Google's Instant Search feature is part of the regular Google search site. You no longer have to type in your search terms and click "Search Google" to see a list of results. After all, who has time for that? Now you go to the Google search page and just begin typing. The results start appearing as Google predicts what you are going to finish typing. Your typed string displays in black and the Google predictive text displays in gray.
In the above example, I typed the search string, "progra" and you can see Google predicted program management, programming, program analyst, etc. It immediately filtered for the number 1 predicted choice, program management, and did so in about .24 seconds.
Search is now much more interactive and actually a bit quicker. The service launched in US, France, Germany, Italy, Russia and Spain. It is supported by Chrome, Firefox, Safari and Internet Explorer 8. Instant Search only works using a regular browser but Google says a mobile version is coming. You can turn Instant Search off if you don't like it. There is an on/off toggle next to the search box or you can go into your Google Search Settings and disable it.

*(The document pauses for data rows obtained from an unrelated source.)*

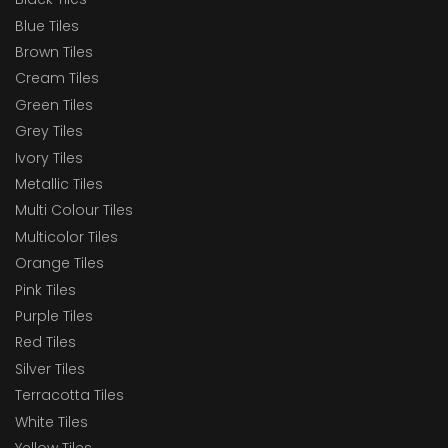
Blue Tiles
Brown Tiles
Cream Tiles
Green Tiles
Grey Tiles
Ivory Tiles
Metallic Tiles
Multi Colour Tiles
Multicolor Tiles
Orange Tiles
Pink Tiles
Purple Tiles
Red Tiles
Silver Tiles
Terracotta Tiles
White Tiles
Yellow Tiles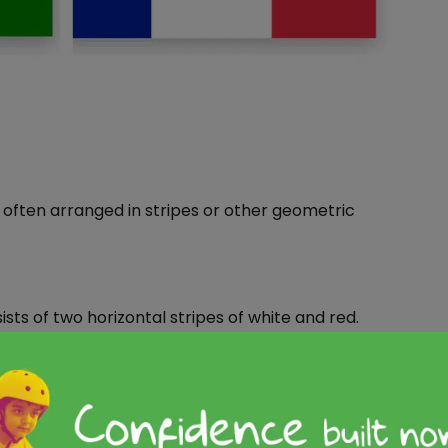
, often arranged in stripes or other geometric
sists of two horizontal stripes of white and red.
atures two horizontal stripes of blue and yellow.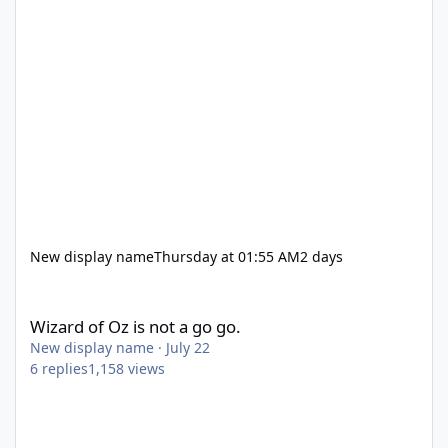
New display name
Thursday at 01:55 AM
2 days
Wizard of Oz is not a go go.
Wizard of Oz is not a go go.
New display name
·
July 22
6
replies
1,158
views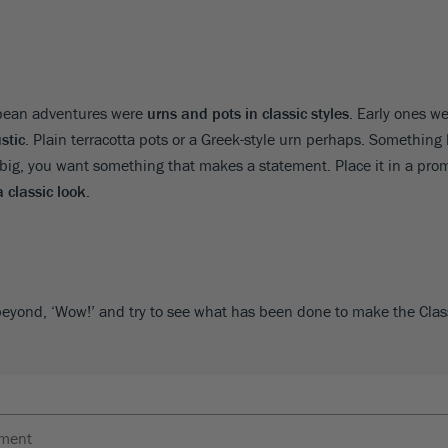
opean adventures were
urns and pots in classic styles
. Early ones w
stic
. Plain terracotta pots or a Greek-style urn perhaps. Something l
big, you want something that makes a statement. Place it in a prom
a classic look
.
beyond, ‘Wow!’ and try to see what has been done to make the Cla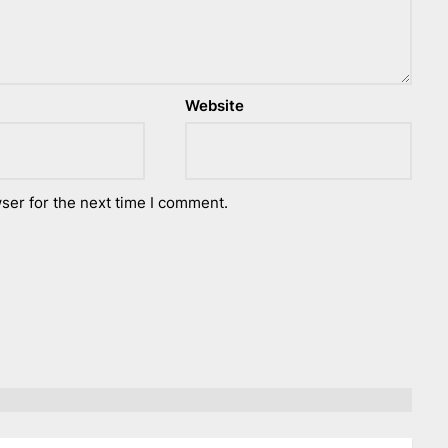
Website
ser for the next time I comment.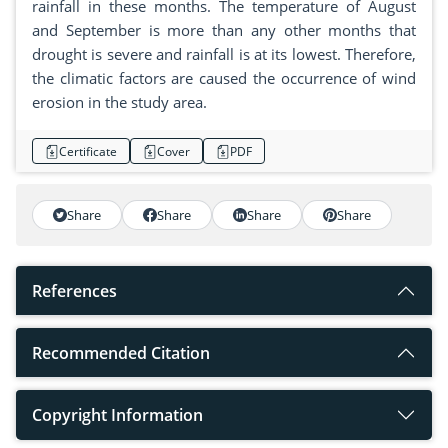
rainfall in these months. The temperature of August
and September is more than any other months that
drought is severe and rainfall is at its lowest. Therefore,
the climatic factors are caused the occurrence of wind
erosion in the study area.
Certificate
Cover
PDF
Share
Share
Share
Share
References
Recommended Citation
Copyright Information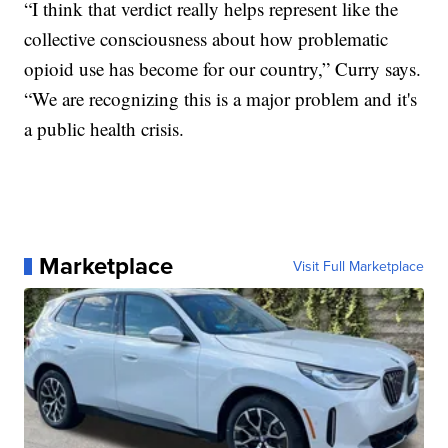
“I think that verdict really helps represent like the
collective consciousness about how problematic
opioid use has become for our country,” Curry says.
“We are recognizing this is a major problem and it's
a public health crisis.
Marketplace
Visit Full Marketplace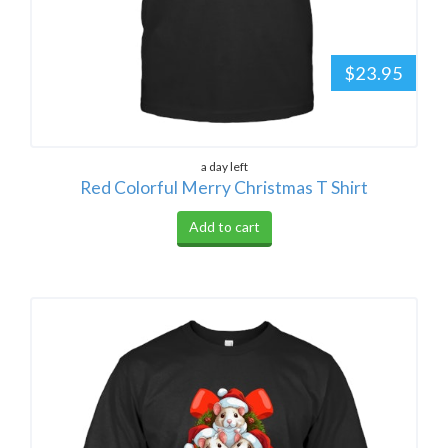
$23.95
a day left
Red Colorful Merry Christmas T Shirt
Add to cart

Instant Search: Behind the Scenes
Google estimated that this new technology would increase the results pages for a typical search 5 - 7 times. Not only did they increase their server capacity to accommodate Instant Search but they implemented smarter technology as well. In the Google official blog, they point to several server-side technology improvements, including:
- Better Caching: A solid caching strategy can add efficiency and performance as commonly requested data is loaded into server memory for super quick access.

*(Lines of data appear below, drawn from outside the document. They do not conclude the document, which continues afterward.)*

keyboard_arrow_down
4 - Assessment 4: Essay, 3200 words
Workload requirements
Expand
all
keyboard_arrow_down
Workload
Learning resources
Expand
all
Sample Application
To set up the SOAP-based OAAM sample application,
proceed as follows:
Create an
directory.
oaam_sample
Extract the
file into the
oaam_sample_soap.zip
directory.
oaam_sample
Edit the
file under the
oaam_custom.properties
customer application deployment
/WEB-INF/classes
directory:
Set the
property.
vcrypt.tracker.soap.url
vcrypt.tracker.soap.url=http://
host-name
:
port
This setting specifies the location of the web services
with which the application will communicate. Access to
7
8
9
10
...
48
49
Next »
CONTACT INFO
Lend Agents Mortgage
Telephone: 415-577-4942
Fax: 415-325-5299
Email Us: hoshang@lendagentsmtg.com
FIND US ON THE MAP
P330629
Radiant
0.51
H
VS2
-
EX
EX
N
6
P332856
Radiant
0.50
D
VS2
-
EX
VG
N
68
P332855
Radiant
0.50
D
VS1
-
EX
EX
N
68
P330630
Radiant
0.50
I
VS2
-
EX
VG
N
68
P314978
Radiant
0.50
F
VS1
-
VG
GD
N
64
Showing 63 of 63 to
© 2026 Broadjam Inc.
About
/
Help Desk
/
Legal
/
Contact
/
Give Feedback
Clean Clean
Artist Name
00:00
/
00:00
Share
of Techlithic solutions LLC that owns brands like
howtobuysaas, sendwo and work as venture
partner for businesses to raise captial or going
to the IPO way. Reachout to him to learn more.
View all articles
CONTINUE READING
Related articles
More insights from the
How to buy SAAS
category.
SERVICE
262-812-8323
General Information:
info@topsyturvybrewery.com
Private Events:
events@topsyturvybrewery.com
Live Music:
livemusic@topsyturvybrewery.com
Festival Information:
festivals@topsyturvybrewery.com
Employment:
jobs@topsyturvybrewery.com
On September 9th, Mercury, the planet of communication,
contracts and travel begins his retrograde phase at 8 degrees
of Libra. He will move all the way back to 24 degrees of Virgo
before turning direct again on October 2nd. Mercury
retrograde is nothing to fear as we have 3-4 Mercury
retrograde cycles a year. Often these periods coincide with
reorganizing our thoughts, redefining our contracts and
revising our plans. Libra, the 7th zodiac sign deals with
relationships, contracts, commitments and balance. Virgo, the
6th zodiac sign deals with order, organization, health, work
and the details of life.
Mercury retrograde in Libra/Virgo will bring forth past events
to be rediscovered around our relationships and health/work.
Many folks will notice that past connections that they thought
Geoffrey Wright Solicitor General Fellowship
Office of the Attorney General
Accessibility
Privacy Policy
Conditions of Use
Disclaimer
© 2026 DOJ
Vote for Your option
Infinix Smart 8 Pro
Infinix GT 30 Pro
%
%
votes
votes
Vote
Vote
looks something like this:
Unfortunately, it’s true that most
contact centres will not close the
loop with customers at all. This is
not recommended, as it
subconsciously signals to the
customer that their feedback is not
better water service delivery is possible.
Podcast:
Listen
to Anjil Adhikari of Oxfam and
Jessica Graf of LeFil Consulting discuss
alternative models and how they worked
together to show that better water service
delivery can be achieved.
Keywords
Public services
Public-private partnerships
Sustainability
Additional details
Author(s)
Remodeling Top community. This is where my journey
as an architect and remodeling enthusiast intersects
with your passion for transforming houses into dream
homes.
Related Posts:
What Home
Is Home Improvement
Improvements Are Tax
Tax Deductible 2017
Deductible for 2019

- User-State Data: Google also started saving user-state data on their servers in an effort to keep track of what was already displayed to the user. This way, they don't need to re-fetch data already in the user's browser.

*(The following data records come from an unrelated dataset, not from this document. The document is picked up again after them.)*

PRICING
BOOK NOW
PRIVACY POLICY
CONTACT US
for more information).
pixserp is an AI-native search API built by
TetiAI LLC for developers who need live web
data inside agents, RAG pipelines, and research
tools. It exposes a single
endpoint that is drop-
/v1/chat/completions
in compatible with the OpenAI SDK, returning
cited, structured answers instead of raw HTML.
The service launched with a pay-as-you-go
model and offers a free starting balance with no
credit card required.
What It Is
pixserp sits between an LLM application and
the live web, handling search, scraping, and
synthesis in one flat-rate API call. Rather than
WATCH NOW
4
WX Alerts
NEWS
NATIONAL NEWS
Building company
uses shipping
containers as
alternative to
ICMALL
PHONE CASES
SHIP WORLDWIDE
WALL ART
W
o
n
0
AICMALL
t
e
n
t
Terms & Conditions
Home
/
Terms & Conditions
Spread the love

Google didn't really provide any more technical explanation from the server side of the equation. In order to analyze what's going on with the client-side, you need to launch your favorite browser development tool. I use Firebug as my browser runtime analyzer. It turns out that Google is doing an Ajax GET request on every key press.
You can see that Google is executing the GET command for each letter typed. If you add and remove letters from the search string, you will also notice that Google doesn't execute a new GET as it has what it needs for the query. This is very efficient.